At the same time, Robbins believes there's a lot of "charming things" to be found in Howard the Duck, which has been embraced by successive generations of movie lovers. And the film's leading lady, Lea Thompson, is one of its most vocal fans. In a 2017 interview with Yahoo Entertainment, the Back to the Future star made it clear she's happy to have it on her filmography — and not just because it makes her Marvel royalty. 

"I am the first Marvel queen, ladies and gentlemen!” she proclaimed at the time. “I am the queen with the crimped hair and the guitar, doing my stunts with my short dress with no kneepads. Ladies and gentlemen."

"People really love Howard the Duck! It’s a hilariously bizarre movie," Thompson continued. "The only thing that I can say that I don’t like about it is that I thought it was a little long. But I love that it's had a resurgence, and I love all the fans because they're iconoclasts — they don't like to be told what to like and what to hate." 

After decades as a walking punchline, Howard is finally starting to get some respect. The character is officially part of the Marvel Cinematic Universe, having made cameo appearances in the first two parts of James Gunn's Guardians of the Galaxy trilogy — where he was voiced by Robot Chicken mastermind Seth Green — and even showed up to fight Thanos in Avengers: Endgame. In a recent interview with The Hollywood Reporter, Green revealed that Howard will be appearing in an episode of the upcoming What If...? animated series on Disney+ where he has a moment with a variant version of T'Challa, voiced by the late Chadwick Boseman in his final performance as the iconic character. 

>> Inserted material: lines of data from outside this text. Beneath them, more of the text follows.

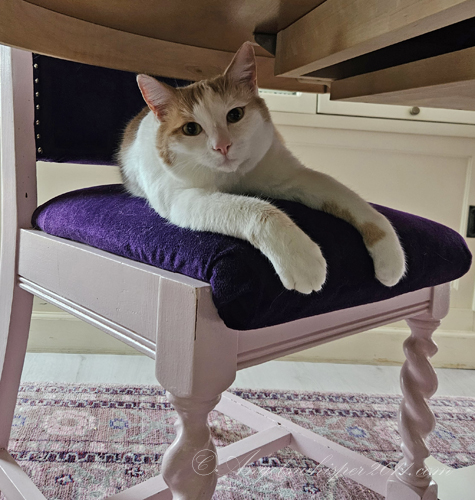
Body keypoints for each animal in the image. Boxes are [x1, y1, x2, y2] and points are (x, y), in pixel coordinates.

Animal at [118, 42, 406, 294]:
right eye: (191, 129)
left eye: (235, 115)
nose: (222, 146)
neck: (232, 176)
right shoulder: (183, 199)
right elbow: (259, 210)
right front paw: (300, 258)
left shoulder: (294, 176)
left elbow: (355, 202)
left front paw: (390, 256)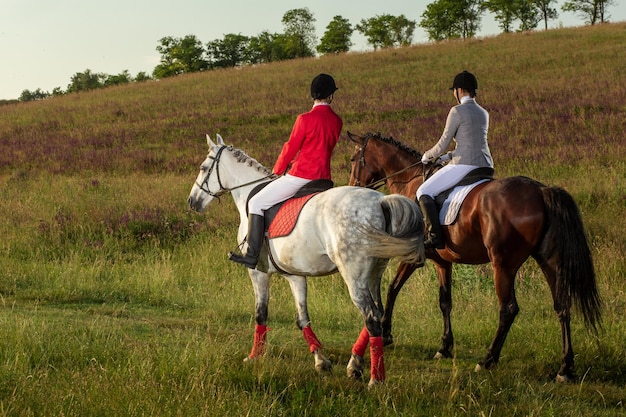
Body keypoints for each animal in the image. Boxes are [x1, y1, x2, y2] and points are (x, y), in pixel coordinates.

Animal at [185, 135, 424, 386]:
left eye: (203, 168)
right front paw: (321, 360)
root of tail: (381, 202)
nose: (192, 201)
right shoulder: (295, 276)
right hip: (374, 273)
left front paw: (255, 356)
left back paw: (375, 379)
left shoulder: (258, 272)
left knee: (371, 318)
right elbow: (302, 319)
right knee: (377, 311)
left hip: (354, 277)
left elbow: (261, 313)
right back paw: (355, 364)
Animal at [346, 131, 600, 380]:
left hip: (503, 264)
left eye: (353, 159)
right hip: (548, 261)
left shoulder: (412, 257)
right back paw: (565, 368)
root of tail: (540, 190)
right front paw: (444, 347)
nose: (352, 188)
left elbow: (393, 289)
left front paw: (386, 333)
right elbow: (445, 302)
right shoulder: (443, 263)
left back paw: (487, 360)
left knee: (508, 309)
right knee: (562, 305)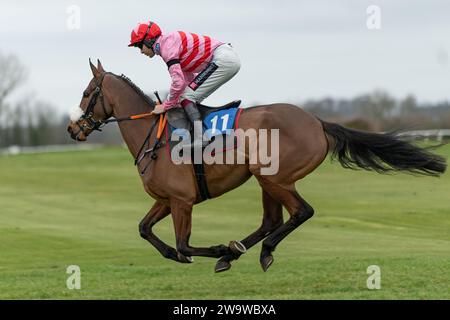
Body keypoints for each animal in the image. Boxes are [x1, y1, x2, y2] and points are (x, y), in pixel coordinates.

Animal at [67, 58, 446, 272]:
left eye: (86, 93)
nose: (73, 129)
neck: (154, 136)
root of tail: (317, 122)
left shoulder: (182, 201)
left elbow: (184, 244)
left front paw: (213, 249)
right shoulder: (166, 199)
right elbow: (145, 230)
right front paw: (188, 255)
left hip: (274, 177)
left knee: (301, 212)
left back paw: (249, 252)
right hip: (265, 180)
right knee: (271, 220)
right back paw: (238, 254)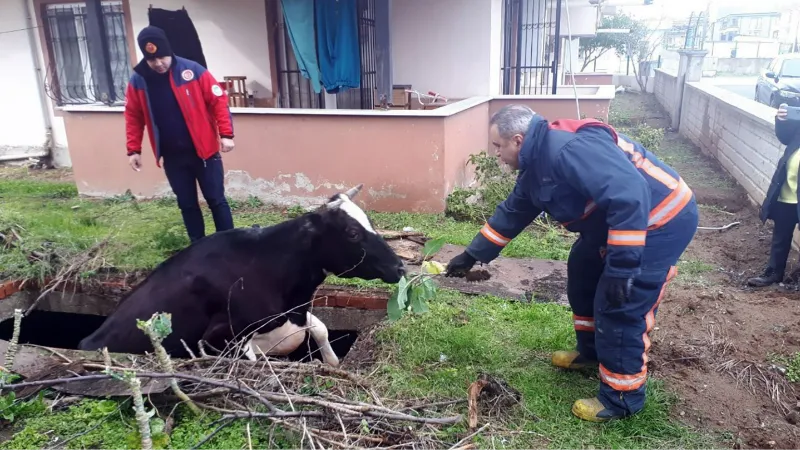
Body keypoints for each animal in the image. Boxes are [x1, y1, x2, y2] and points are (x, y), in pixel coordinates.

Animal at [77, 185, 404, 368]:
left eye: (369, 221)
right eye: (352, 232)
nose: (400, 267)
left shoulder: (296, 313)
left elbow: (321, 328)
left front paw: (333, 364)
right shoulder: (216, 339)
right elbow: (251, 358)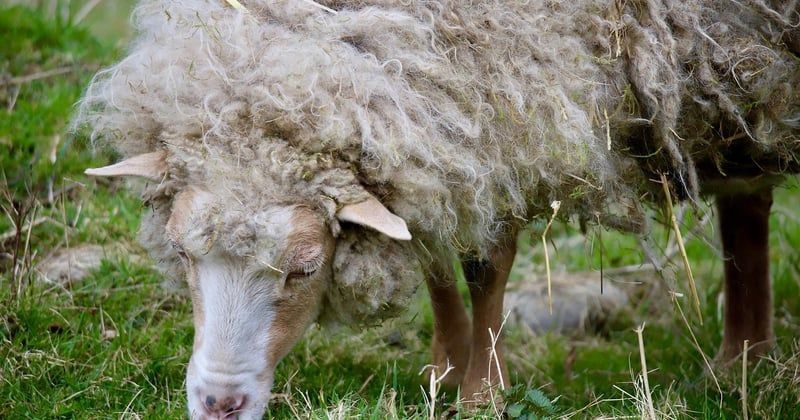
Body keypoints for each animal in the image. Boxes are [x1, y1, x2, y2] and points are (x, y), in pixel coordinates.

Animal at [73, 0, 799, 417]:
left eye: (304, 270)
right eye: (184, 255)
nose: (219, 403)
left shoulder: (504, 108)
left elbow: (485, 266)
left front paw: (482, 393)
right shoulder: (435, 140)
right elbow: (430, 258)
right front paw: (444, 369)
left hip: (742, 69)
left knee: (747, 200)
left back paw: (743, 361)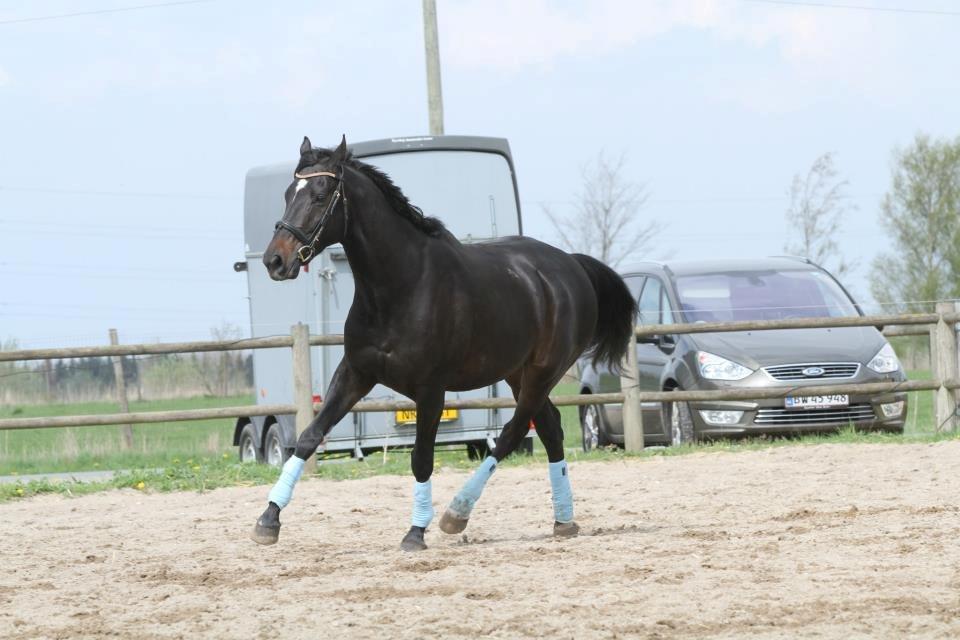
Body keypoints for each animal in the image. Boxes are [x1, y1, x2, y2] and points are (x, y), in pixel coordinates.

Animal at [253, 135, 636, 552]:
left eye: (320, 195)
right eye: (289, 193)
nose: (274, 260)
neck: (399, 286)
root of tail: (571, 264)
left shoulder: (431, 390)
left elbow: (422, 458)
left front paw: (415, 533)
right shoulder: (356, 373)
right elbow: (309, 437)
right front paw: (268, 519)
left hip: (543, 372)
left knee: (513, 432)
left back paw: (457, 514)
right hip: (517, 373)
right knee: (549, 428)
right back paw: (563, 520)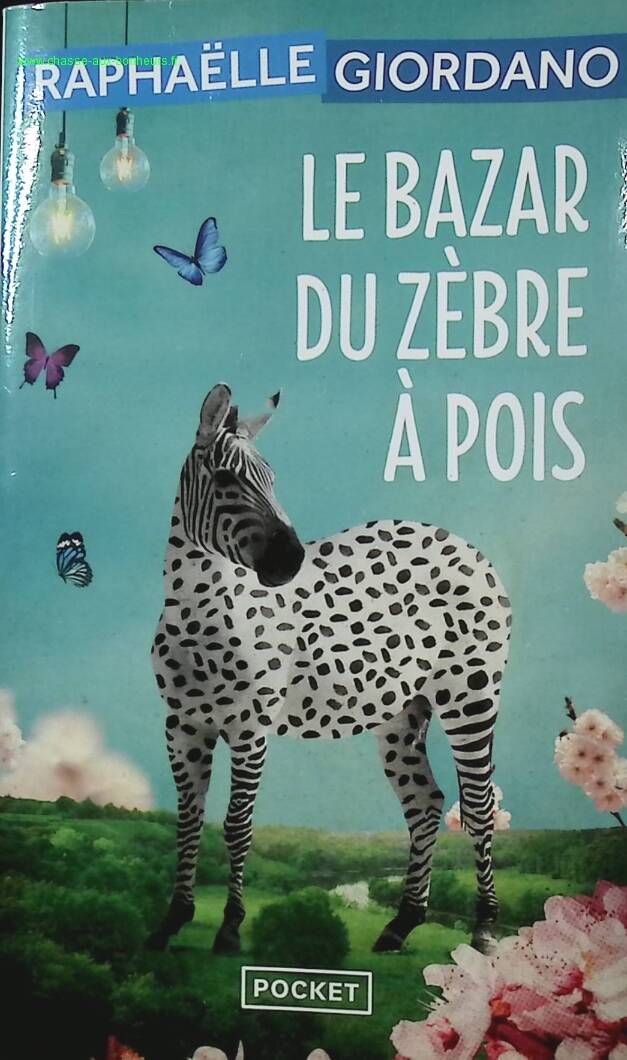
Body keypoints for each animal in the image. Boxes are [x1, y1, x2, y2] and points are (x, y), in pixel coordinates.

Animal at [148, 383, 511, 956]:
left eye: (273, 478)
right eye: (226, 480)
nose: (291, 560)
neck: (199, 611)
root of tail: (461, 543)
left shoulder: (249, 728)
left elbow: (237, 824)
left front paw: (229, 928)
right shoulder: (182, 726)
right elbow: (188, 821)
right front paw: (172, 920)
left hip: (471, 701)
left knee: (478, 805)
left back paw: (485, 928)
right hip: (402, 712)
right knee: (426, 803)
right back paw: (401, 923)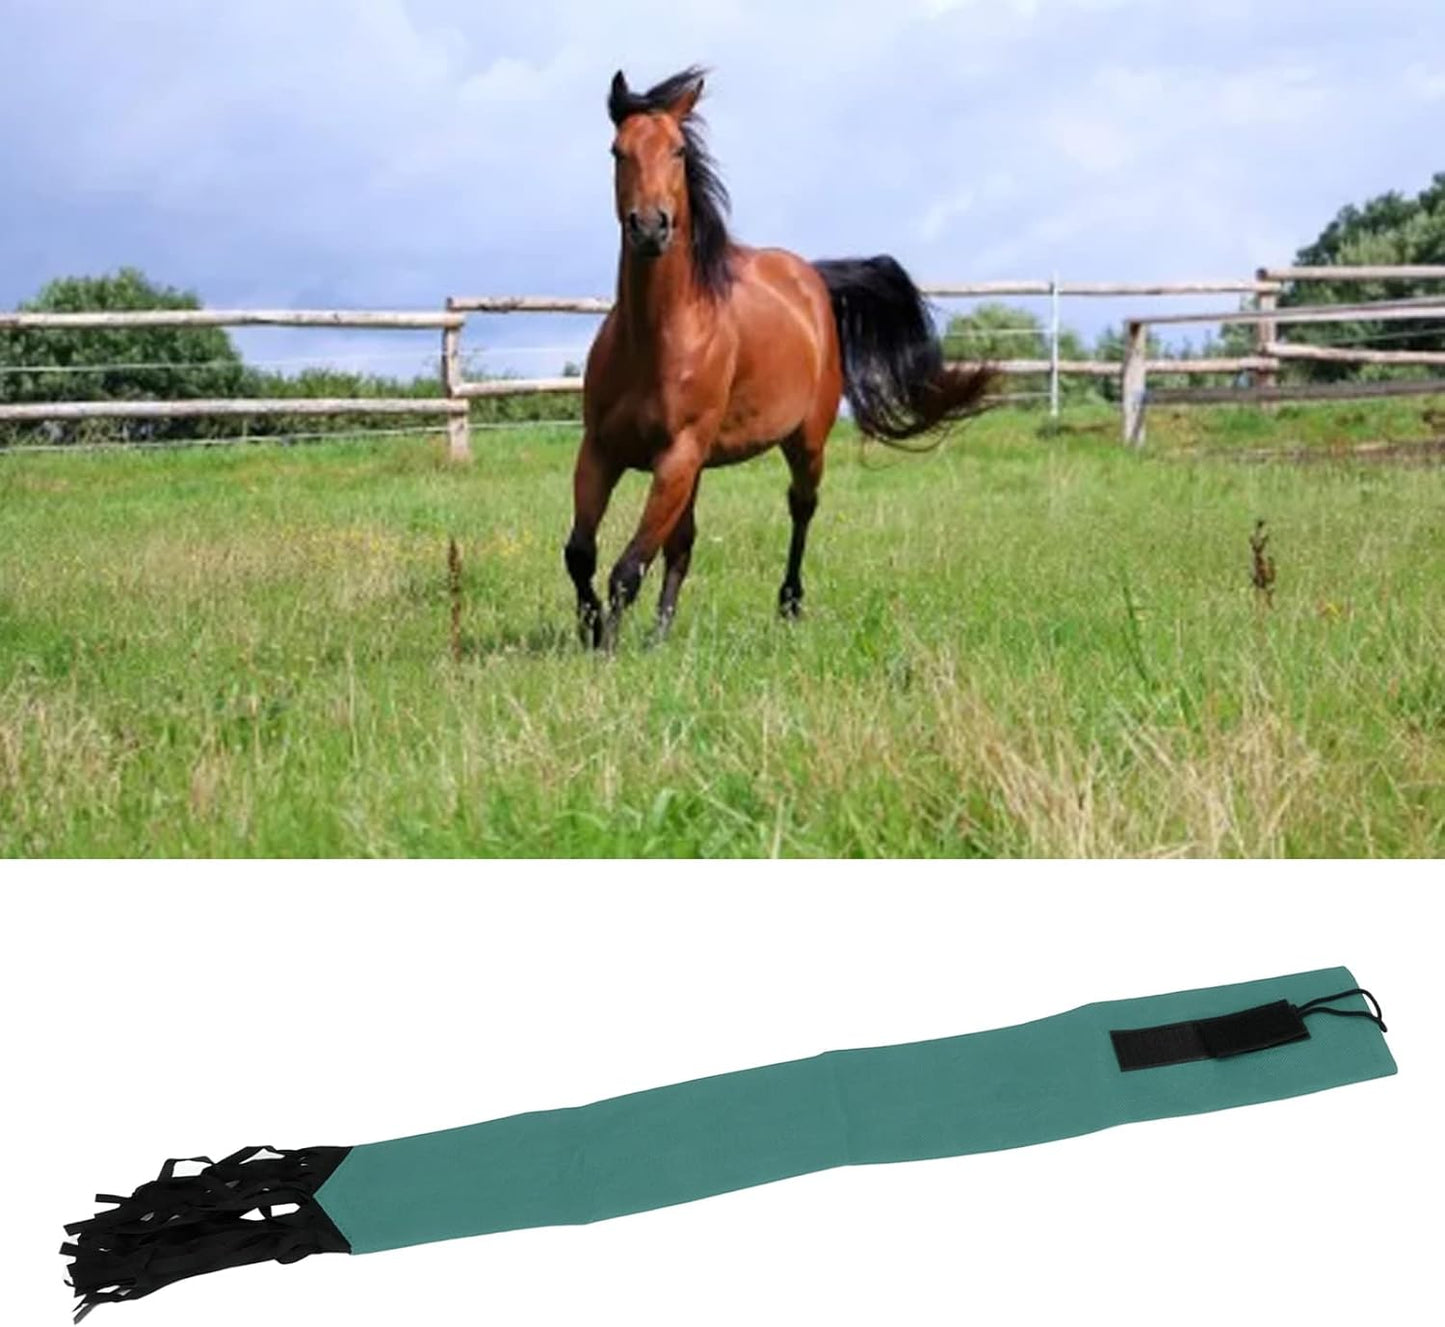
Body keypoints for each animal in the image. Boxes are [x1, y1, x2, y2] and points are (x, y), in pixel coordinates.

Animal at [565, 66, 993, 650]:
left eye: (678, 151)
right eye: (617, 151)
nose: (650, 226)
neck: (655, 338)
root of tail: (811, 277)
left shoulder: (676, 456)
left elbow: (627, 568)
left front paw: (606, 649)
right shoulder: (603, 450)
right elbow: (581, 554)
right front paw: (592, 631)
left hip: (805, 441)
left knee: (801, 507)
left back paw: (789, 605)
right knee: (683, 544)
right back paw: (660, 635)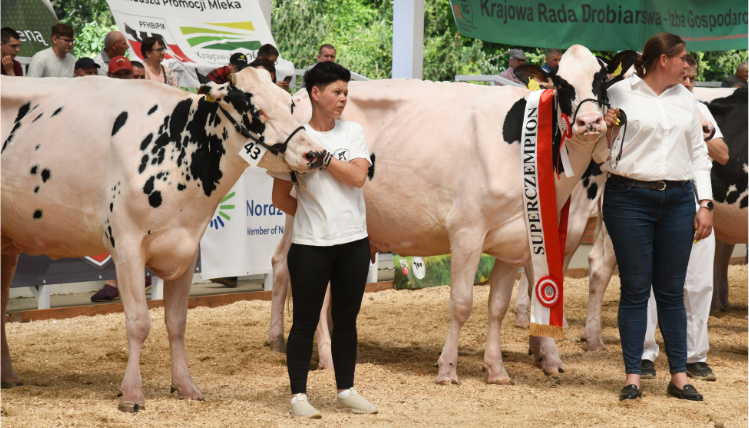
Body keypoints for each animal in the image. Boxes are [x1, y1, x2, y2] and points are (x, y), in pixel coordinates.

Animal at [1, 68, 326, 412]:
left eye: (290, 104)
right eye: (255, 111)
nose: (316, 153)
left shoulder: (186, 248)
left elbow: (177, 322)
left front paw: (185, 386)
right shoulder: (126, 247)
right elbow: (139, 322)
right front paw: (132, 394)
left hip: (7, 245)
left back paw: (8, 375)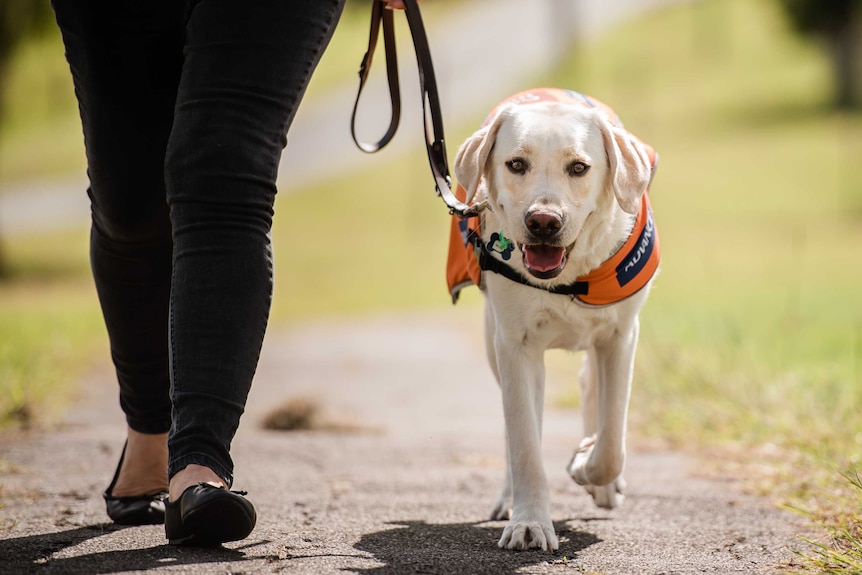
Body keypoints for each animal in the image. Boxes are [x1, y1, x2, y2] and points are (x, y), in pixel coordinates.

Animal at [446, 88, 660, 552]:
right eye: (516, 164)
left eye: (578, 167)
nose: (543, 221)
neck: (568, 278)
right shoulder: (515, 346)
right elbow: (525, 443)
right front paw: (529, 523)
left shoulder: (621, 336)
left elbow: (612, 440)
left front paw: (587, 467)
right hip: (496, 345)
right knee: (520, 429)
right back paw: (510, 498)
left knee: (592, 390)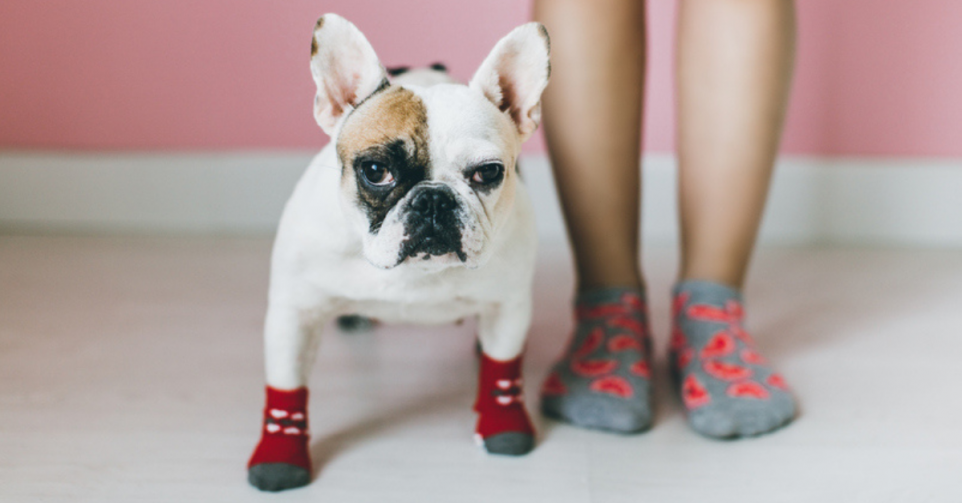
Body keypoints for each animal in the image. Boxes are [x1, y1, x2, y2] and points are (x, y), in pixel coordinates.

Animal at [246, 12, 548, 492]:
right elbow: (287, 384)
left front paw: (504, 425)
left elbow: (503, 363)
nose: (434, 199)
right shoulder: (295, 313)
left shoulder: (509, 306)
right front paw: (280, 456)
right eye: (375, 170)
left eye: (488, 173)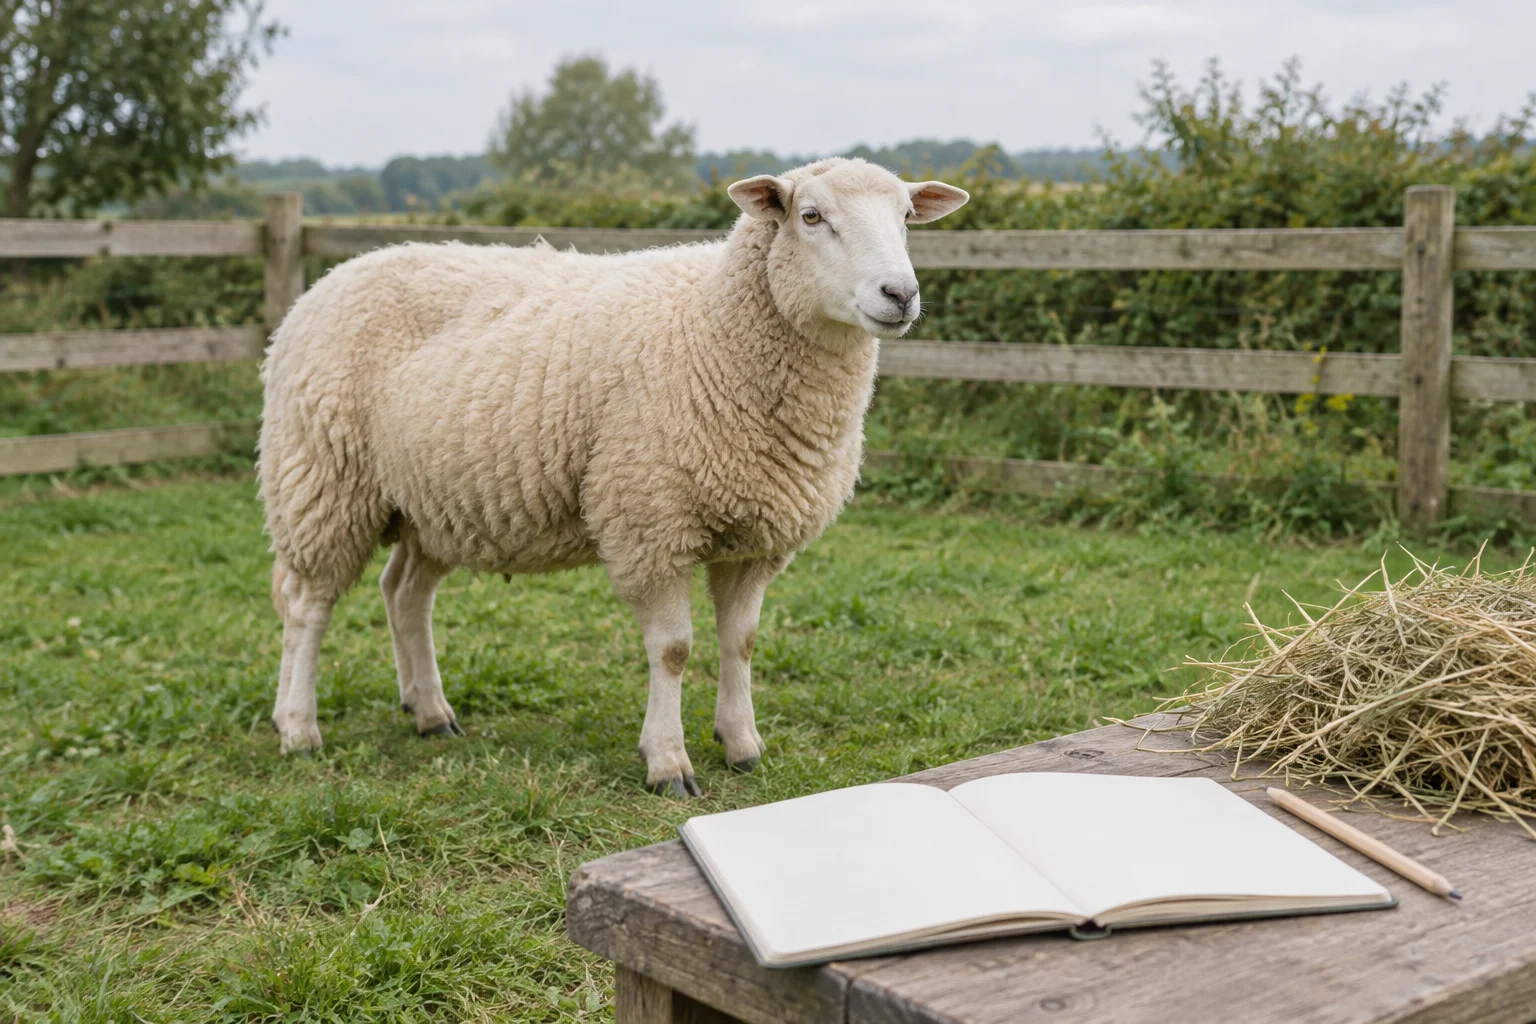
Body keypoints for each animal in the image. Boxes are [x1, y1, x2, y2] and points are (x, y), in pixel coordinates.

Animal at [258, 157, 969, 795]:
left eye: (906, 218)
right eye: (812, 216)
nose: (900, 295)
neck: (711, 327)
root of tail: (328, 281)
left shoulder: (757, 536)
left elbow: (740, 643)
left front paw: (742, 745)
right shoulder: (650, 518)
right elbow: (675, 649)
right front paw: (668, 763)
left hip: (430, 502)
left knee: (405, 594)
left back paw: (430, 713)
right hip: (322, 479)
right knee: (307, 606)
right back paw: (297, 728)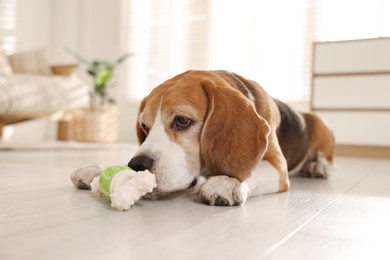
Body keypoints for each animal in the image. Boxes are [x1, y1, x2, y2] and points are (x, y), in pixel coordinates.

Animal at [126, 70, 334, 206]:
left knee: (327, 163)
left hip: (323, 132)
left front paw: (226, 182)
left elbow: (252, 171)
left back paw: (316, 168)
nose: (137, 165)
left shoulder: (278, 166)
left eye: (182, 120)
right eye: (145, 127)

Thompson, for one, thinks it's only a matter of time before Howard flies again in his own movie or series. (In fact, geek icon Kevin Smith has openly talked about his near-miss making a Howard the Duck animated show for Hulu.) "I know they'll remake it, and it'll be great," she said in 2017. "It'll be animated, which it should have been."

Howard the Duck is currently streaming on Peacock.